Adding changes to ipfw and the kernel to support ip packet diversion..

This stuff should not be too destructive if the IPDIVERT is not compiled in..
 be aware that this changes the size of the ip_fw struct
so ipfw needs to be recompiled to use it.. more changes coming to clean this up.

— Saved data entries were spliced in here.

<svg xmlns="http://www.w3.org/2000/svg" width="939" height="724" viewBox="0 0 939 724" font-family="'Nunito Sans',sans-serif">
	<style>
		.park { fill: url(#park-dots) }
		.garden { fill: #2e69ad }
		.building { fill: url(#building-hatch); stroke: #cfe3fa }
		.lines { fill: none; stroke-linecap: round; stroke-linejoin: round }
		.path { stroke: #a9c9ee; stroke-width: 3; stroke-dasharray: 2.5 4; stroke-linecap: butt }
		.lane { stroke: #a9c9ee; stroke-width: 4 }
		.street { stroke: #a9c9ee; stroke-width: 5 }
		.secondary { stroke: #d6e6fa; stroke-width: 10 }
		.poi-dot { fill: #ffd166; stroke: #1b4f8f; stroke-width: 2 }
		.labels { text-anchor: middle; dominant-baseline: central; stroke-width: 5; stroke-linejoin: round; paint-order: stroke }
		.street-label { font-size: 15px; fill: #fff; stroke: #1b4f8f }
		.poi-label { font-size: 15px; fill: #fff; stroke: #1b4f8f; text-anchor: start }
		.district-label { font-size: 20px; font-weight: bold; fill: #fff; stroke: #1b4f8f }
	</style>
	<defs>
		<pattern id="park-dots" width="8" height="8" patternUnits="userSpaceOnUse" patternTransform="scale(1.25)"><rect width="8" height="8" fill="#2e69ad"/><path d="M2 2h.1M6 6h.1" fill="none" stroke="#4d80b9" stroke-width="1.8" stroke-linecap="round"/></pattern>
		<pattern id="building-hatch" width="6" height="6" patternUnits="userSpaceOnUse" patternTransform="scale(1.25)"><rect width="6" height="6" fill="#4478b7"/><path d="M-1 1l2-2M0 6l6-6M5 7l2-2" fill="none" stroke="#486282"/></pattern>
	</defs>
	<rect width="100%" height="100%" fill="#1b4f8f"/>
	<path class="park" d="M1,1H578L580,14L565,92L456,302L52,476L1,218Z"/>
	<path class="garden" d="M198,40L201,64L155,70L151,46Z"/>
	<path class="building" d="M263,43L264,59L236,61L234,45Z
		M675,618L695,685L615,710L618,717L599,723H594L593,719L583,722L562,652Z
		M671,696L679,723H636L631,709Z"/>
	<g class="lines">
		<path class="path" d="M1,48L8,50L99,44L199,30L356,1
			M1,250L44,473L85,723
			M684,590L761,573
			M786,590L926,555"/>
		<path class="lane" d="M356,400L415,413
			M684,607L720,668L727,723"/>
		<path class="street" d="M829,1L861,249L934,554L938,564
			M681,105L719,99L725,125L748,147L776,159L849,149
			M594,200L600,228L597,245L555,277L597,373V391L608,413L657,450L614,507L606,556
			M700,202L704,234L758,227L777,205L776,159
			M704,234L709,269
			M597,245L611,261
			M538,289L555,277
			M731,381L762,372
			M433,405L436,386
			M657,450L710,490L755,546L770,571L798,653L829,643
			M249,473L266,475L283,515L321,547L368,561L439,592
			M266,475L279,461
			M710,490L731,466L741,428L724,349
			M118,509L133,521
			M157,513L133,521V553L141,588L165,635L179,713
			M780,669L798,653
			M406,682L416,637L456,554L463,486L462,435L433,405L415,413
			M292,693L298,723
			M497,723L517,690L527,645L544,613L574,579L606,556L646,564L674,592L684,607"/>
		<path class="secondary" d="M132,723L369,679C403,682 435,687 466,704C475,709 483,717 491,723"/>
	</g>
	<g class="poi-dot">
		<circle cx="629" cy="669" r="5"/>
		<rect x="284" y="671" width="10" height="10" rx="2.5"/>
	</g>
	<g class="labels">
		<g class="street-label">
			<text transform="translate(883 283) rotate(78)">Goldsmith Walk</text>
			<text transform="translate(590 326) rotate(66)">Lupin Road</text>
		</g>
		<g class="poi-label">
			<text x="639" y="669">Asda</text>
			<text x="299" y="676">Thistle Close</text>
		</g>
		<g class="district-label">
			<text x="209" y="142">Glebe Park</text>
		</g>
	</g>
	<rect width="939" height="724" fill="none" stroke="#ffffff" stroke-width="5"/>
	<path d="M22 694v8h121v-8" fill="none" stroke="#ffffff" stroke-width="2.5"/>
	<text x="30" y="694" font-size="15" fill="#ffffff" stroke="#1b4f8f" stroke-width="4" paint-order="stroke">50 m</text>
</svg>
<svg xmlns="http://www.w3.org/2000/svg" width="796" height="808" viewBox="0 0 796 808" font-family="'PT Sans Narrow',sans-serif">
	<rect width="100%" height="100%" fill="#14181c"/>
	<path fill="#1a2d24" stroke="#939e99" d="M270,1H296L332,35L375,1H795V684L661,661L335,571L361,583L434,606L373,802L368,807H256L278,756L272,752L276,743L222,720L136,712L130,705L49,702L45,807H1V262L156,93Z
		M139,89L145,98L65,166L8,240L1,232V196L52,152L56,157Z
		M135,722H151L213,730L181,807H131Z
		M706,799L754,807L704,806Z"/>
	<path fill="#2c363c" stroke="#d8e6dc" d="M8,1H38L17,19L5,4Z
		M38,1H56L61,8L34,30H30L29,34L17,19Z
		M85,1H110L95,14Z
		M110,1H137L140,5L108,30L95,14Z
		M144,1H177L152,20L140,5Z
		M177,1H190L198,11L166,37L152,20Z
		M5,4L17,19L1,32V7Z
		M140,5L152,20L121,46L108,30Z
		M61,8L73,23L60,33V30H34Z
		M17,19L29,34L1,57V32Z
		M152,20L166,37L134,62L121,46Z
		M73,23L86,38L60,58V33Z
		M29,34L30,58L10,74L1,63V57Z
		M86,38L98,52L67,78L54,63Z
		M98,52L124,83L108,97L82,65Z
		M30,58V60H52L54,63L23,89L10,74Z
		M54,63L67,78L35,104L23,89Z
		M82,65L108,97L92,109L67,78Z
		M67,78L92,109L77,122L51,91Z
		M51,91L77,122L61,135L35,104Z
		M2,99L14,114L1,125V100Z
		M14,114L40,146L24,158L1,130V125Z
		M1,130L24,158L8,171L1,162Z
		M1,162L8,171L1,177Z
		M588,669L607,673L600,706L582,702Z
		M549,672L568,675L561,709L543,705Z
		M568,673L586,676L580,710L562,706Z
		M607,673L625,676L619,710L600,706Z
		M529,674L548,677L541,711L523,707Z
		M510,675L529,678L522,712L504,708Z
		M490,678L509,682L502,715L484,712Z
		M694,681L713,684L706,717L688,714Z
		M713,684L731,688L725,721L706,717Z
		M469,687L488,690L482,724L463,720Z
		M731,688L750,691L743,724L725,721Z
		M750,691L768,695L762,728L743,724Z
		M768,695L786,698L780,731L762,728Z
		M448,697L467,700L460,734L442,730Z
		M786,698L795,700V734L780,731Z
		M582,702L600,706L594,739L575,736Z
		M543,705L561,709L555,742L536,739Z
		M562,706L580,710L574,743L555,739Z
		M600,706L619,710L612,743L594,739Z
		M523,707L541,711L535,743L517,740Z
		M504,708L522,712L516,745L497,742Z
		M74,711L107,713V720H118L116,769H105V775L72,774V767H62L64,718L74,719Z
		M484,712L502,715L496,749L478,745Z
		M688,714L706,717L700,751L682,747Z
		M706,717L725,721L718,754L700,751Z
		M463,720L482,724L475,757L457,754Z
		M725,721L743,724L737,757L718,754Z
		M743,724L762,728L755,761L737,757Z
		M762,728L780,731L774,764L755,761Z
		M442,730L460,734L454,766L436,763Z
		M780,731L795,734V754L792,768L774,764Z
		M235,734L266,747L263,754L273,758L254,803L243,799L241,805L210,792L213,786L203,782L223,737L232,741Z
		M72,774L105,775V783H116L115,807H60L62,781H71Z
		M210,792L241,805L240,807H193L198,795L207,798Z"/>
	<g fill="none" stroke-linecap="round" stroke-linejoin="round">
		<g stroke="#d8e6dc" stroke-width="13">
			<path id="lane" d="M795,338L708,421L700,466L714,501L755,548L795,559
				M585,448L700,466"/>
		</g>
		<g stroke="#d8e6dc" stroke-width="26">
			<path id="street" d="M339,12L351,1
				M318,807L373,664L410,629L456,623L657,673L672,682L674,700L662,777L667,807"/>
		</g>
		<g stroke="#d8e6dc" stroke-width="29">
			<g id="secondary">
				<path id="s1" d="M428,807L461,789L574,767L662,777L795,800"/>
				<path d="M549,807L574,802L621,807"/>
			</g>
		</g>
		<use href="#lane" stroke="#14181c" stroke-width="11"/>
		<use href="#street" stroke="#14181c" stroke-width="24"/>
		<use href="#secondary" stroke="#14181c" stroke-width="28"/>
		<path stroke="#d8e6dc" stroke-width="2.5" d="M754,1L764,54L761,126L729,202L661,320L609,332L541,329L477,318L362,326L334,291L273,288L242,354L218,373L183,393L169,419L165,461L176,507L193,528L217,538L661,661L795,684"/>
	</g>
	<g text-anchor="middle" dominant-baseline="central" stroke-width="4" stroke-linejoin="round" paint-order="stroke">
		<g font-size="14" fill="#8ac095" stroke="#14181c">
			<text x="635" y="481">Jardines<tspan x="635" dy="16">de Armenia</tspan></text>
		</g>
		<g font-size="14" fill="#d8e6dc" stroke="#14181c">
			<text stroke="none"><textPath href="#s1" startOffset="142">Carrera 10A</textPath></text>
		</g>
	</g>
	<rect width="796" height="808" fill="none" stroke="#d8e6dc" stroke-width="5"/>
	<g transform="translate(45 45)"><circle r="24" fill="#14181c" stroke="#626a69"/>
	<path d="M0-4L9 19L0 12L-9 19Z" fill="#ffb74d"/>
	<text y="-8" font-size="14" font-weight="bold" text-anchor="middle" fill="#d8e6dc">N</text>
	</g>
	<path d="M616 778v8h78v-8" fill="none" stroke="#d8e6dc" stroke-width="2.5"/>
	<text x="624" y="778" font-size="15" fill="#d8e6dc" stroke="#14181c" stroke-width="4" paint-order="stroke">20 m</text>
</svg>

1 files changed, 27 insertions, 6 deletions

diff --git a/sys/netinet/ip_output.c b/sys/netinet/ip_output.c
index 7777114bbbf7..bb30a9fc8589 100644
--- a/sys/netinet/ip_output.c
+++ b/sys/netinet/ip_output.c
@@ -31,7 +31,7 @@
  * SUCH DAMAGE.
  *
  *	@(#)ip_output.c	8.3 (Berkeley) 1/21/94
- *	$Id: ip_output.c,v 1.39 1996/05/22 17:23:08 wollman Exp $
+ *	$Id: ip_output.c,v 1.40 1996/06/08 08:18:59 bde Exp $
  */
 
 #define _IP_VHL
@@ -80,6 +80,8 @@ static int	ip_pcbopts __P((struct mbuf **, struct mbuf *));
 static int	ip_setmoptions
 	__P((int, struct ip_moptions **, struct mbuf *));
 
+extern	struct protosw inetsw[];
+
 /*
  * IP output.  The packet in mbuf chain m contains a skeletal IP
  * header (with len, off, ttl, proto, tos, src, dst).
@@ -329,15 +331,34 @@ ip_output(m0, opt, ro, flags, imo)
 	}
 
 sendit:
+#ifdef COMPAT_IPFW
 	/*
 	 * Check with the firewall...
 	 */
-#ifdef COMPAT_IPFW
-	if (ip_fw_chk_ptr && !(*ip_fw_chk_ptr)(&ip, hlen, ifp, 1, &m)) {
-		error = EACCES;
-		goto done;
-	}
+	if (ip_fw_chk_ptr) {
+		int action;
+
+#ifdef IPDIVERT
+		action = (*ip_fw_chk_ptr)(&ip,
+				hlen, ifp, (~0 << 16) | ip_divert_ignore, &m);
+#else
+		action = (*ip_fw_chk_ptr)(&ip, hlen, ifp, (~0 << 16), &m);
 #endif
+		if (action == -1) {
+			error = EACCES;		/* XXX is this appropriate? */
+			goto done;
+		} else if (action != 0) {
+#ifdef IPDIVERT
+			ip_divert_port = action;	/* divert to port */
+			(*inetsw[ip_protox[IPPROTO_DIVERT]].pr_input)(m, 0);
+			goto done;
+#else
+			m_freem(m);	/* ipfw says divert, but we can't */
+			goto done;
+#endif
+		}
+	}
+#endif /* COMPAT_IPFW */
 
 	/*
 	 * If small enough for interface, can just send directly.